'''

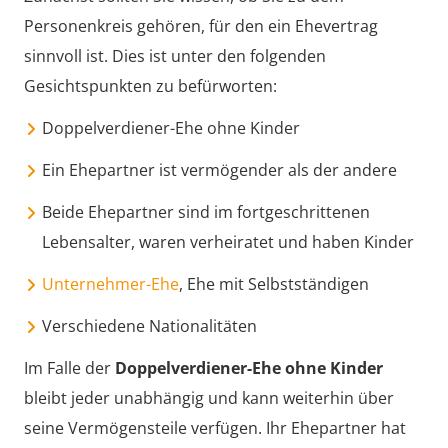
Personenkreis gehören, für den ein Ehevertrag
sinnvoll ist. Dies ist unter den folgenden
Gesichtspunkten zu befürworten:
Doppelverdiener-Ehe ohne Kinder
Ein Ehepartner ist vermögender als der andere
Beide Ehepartner sind im fortgeschrittenen
Lebensalter, waren verheiratet und haben Kinder
Unternehmer-Ehe
, Ehe mit Selbstständigen
Verschiedene Nationalitäten
Im Falle der
Doppelverdiener-Ehe ohne Kinder
bleibt jeder unabhängig und kann weiterhin über
seine Vermögensteile verfügen. Ihr Ehepartner hat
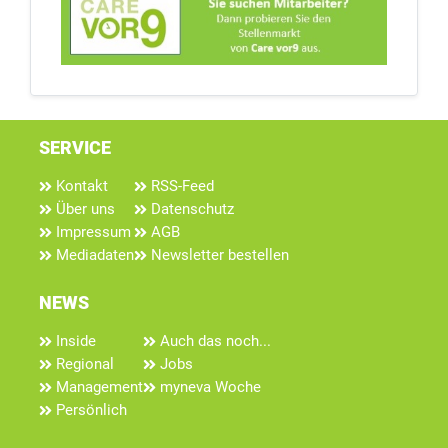
SERVICE
Kontakt
RSS-Feed
Über uns
Datenschutz
Impressum
AGB
Mediadaten
Newsletter bestellen
NEWS
Inside
Auch das noch...
Regional
Jobs
Management
myneva Woche
Persönlich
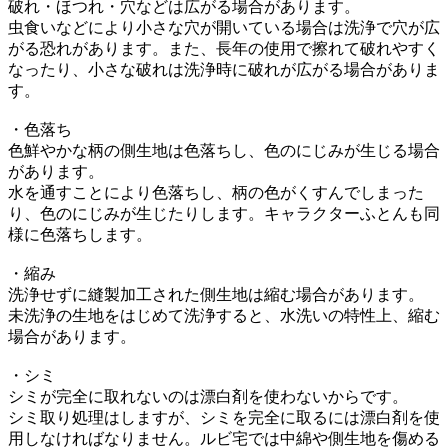
破れ・ほつれ・穴などは広がる場合があります。
虫食いなどにより小さな穴が開いている場合は洗浄で穴が広
がる恐れがあります。また、長年の使用で擦れて破れやすく
なったり、小さな破れは洗浄時に破れが広がる場合がありま
す。
・色落ち
色鮮やかな柄の側生地は色落ちし、色のにじみが生じる場合
があります。
水を通すことにより色落ちし、柄の色がくすんでしまった
り、色のにじみが生じたりします。キャラクターふとんも同
様に色落ちします。
・縮み
洗浄せずに縫製加工された側生地は縮む場合があります。
未洗浄の生地をはじめて洗浄すると、水洗いの特性上、縮む
場合があります。
・シミ
シミが完全に取れないのは漂白剤を使わないからです。
シミ取り処理はしますが、シミを完全に取るには漂白剤を使
用しなければなりません。ルビ宅では中綿や側生地を傷める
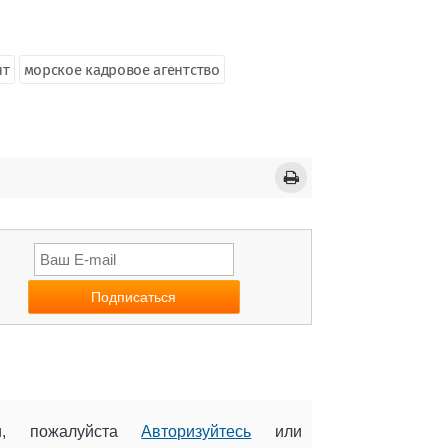
нт
морское кадровое агентство
ии, пожалуйста
Авторизуйтесь
или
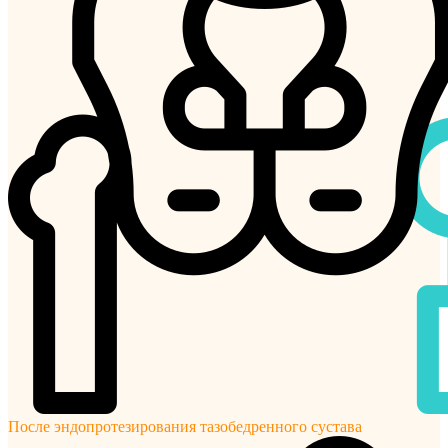
После эндопротезирования тазобедренного сустава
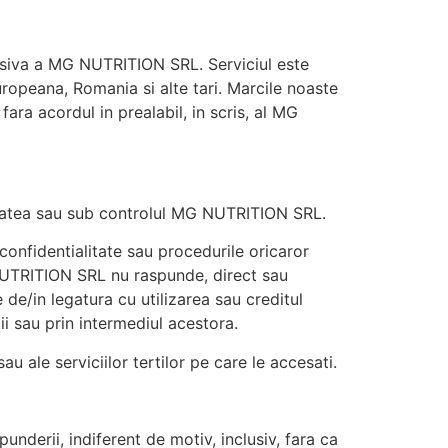
xclusiva a MG NUTRITION SRL. Serviciul este
Europeana, Romania si alte tari. Marcile noaste
ara acordul in prealabil, in scris, al MG
prietatea sau sub controlul MG NUTRITION SRL.
confidentialitate sau procedurile oricaror
G NUTRITION SRL nu raspunde, direct sau
 de/in legatura cu utilizarea sau creditul
ii sau prin intermediul acestora.
au ale serviciilor tertilor pe care le accesati.
underii, indiferent de motiv, inclusiv, fara ca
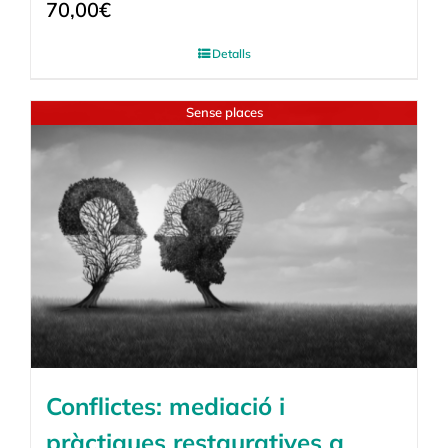
70,00
€
Detalls
Sense places
Conflictes: mediació i
pràctiques restauratives a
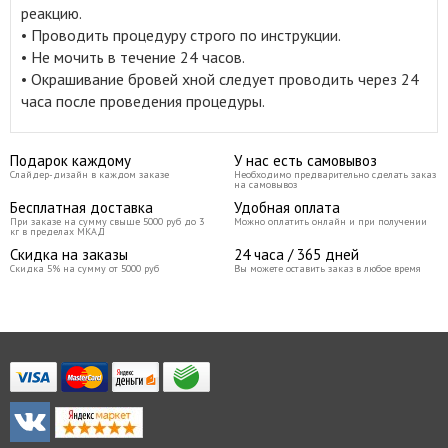
реакцию.
• Проводить процедуру строго по инструкции.
• Не мочить в течение 24 часов.
• Окрашивание бровей хной следует проводить через 24
часа после проведения процедуры.
Подарок каждому
У нас есть самовывоз
Слайдер-дизайн в каждом заказе
Необходимо предварительно сделать заказ
на самовывоз
Бесплатная доставка
Удобная оплата
При заказе на сумму свыше 5000 руб до 3
Можно оплатить онлайн и при получении
кг в пределах МКАД
Скидка на заказы
24 часа / 365 дней
Скидка 5% на сумму от 5000 руб
Вы можете оставить заказ в любое время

'''

Zadanie: Powtórz wiernie wszystkie wiersze tekstu z całego materiału powyżej. Obrazy pomiń w odpowiedzi.

Odpowiedź pisemna:
Personenkreis gehören, für den ein Ehevertrag
sinnvoll ist. Dies ist unter den folgenden
Gesichtspunkten zu befürworten:
Doppelverdiener-Ehe ohne Kinder
Ein Ehepartner ist vermögender als der andere
Beide Ehepartner sind im fortgeschrittenen
Lebensalter, waren verheiratet und haben Kinder
Unternehmer-Ehe
, Ehe mit Selbstständigen
Verschiedene Nationalitäten
Im Falle der
Doppelverdiener-Ehe ohne Kinder
bleibt jeder unabhängig und kann weiterhin über
seine Vermögensteile verfügen. Ihr Ehepartner hat
SERVICE
Kontakt
RSS-Feed
Über uns
Datenschutz
Impressum
AGB
Mediadaten
Newsletter bestellen
NEWS
Inside
Auch das noch...
Regional
Jobs
Management
myneva Woche
Persönlich
破れ・ほつれ・穴などは広がる場合があります。
虫食いなどにより小さな穴が開いている場合は洗浄で穴が広
がる恐れがあります。また、長年の使用で擦れて破れやすく
なったり、小さな破れは洗浄時に破れが広がる場合がありま
す。
・色落ち
色鮮やかな柄の側生地は色落ちし、色のにじみが生じる場合
があります。
水を通すことにより色落ちし、柄の色がくすんでしまった
り、色のにじみが生じたりします。キャラクターふとんも同
様に色落ちします。
・縮み
洗浄せずに縫製加工された側生地は縮む場合があります。
未洗浄の生地をはじめて洗浄すると、水洗いの特性上、縮む
場合があります。
・シミ
シミが完全に取れないのは漂白剤を使わないからです。
シミ取り処理はしますが、シミを完全に取るには漂白剤を使
用しなければなりません。ルビ宅では中綿や側生地を傷める
нт
морское кадровое агентство
ии, пожалуйста
Авторизуйтесь
или
После эндопротезирования тазобедренного сустава
xclusiva a MG NUTRITION SRL. Serviciul este
Europeana, Romania si alte tari. Marcile noaste
ara acordul in prealabil, in scris, al MG
prietatea sau sub controlul MG NUTRITION SRL.
confidentialitate sau procedurile oricaror
G NUTRITION SRL nu raspunde, direct sau
 de/in legatura cu utilizarea sau creditul
ii sau prin intermediul acestora.
au ale serviciilor tertilor pe care le accesati.
underii, indiferent de motiv, inclusiv, fara ca
70,00
€
Detalls
Sense places
Conflictes: mediació i
pràctiques restauratives a
реакцию.
• Проводить процедуру строго по инструкции.
• Не мочить в течение 24 часов.
• Окрашивание бровей хной следует проводить через 24
часа после проведения процедуры.
Подарок каждому
У нас есть самовывоз
Слайдер-дизайн в каждом заказе
Необходимо предварительно сделать заказ
на самовывоз
Бесплатная доставка
Удобная оплата
При заказе на сумму свыше 5000 руб до 3
Можно оплатить онлайн и при получении
кг в пределах МКАД
Скидка на заказы
24 часа / 365 дней
Скидка 5% на сумму от 5000 руб
Вы можете оставить заказ в любое время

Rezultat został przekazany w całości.